Following a Twitter conversation last night with several youth workers, I posted this (run-on) statement on the Life In Student Ministry Facebook Page:
“A typical church enables the local body to place inappropriate expectations on youth workers that we blindly accept because they’re typical expectations and we thereby unknowingly facilitate a crippled youth ministry that experiences typical, mediocre spiritual growth that ultimately contributes to everyone feeling frustrated and pointing fingers because, while everyone feels something isn’t right, crippled is typical and the wheelchair is all we know.”
The discussion that’s transpiring in the comments of that statement on Facebook is interesting. Here’s a couple soundbyes from those comments that I’ve found to be helpful and insightful.
Tony Myles: “…Systematically this begins with the expectations put on the Lead Pastor and whether he/she is able to peel them off. If you have an insecure lead pastor who bows to the will of the people, they will expect nothing less from the church youth worker.”
Brit Windel: “…Our youth ministries are an exact ‘typical’ representation of the ‘mediocre spiritual growth’ that is shown throughout an entire church in most cases. We silo things out so we can ‘point fingers’ it allows us to not look at our own area and focus on another ‘more broken’ area.”

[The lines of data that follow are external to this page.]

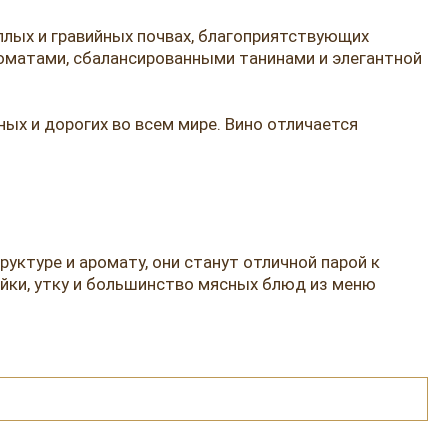
плых и гравийных почвах, благоприятствующих
оматами, сбалансированными танинами и элегантной
ых и дорогих во всем мире. Вино отличается
уктуре и аромату, они станут отличной парой к
йки, утку и большинство мясных блюд из меню
 отличный выбор для ценителей вина. Приятный и
 особых торжеств в ресторане.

Tony Myles: “If you are working today off a job description for even two years ago, then you are preparing to be fired or quit. A sign of a healthy church is one that builds ministry around a person they believe is called to their church in a role (because that person has built their life around Jesus Christ) and they let that person rewrite the job description every year to match his/her heart for God and the students in accordance where where the teens are and need to go next. Otherwise you are expecting a job description to be built around a ministry – which isn’t alive. ;) How in the world can something without life interact with God? It can’t, so you are already setting it up for failure. Since the ministry can’t write its own job description, the elected board or pastor does, and often it’s written out of a hole they want to fill versus a vision that has been revealed.”

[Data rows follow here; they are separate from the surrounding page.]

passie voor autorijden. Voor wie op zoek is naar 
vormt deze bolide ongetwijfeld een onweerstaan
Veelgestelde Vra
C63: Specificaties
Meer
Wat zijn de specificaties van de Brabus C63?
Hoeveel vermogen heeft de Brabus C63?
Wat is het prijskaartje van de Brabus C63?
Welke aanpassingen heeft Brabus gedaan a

Roy Probus: “…in looking for a new position… most of the time I don’t read the job description because I already know what it says.”

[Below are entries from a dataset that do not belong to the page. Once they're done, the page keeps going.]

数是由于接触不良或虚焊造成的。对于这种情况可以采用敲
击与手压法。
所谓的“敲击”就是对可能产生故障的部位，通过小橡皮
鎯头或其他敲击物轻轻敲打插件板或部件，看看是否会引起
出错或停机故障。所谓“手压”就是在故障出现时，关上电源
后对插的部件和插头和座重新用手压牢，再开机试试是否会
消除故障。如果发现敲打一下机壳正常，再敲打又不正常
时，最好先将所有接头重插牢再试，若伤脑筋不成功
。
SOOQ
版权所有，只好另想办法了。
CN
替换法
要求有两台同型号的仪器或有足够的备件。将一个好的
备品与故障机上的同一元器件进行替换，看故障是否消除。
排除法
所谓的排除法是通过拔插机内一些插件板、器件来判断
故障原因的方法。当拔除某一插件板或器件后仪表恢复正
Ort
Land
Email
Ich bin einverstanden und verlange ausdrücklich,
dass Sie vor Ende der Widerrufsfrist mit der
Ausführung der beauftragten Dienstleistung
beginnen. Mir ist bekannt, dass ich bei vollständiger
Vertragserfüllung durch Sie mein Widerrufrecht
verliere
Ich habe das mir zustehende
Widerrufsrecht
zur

Spencer Sweeting: “Because it is a cultural issue in the church, it also means that there’s no blanket fix. What’s glorious about what Tony described in regards to job descriptions is that it allows the role of the youth worker on staff to be fluid in identifying and meeting the needs of the community. For youth workers to be effective in that type of role, they’re going to have to be trained to develop unique strategies for their context. ”
A lot of other good discussion happening around this statement on Facebook, too.
QUESTION: What is your reaction to that statement?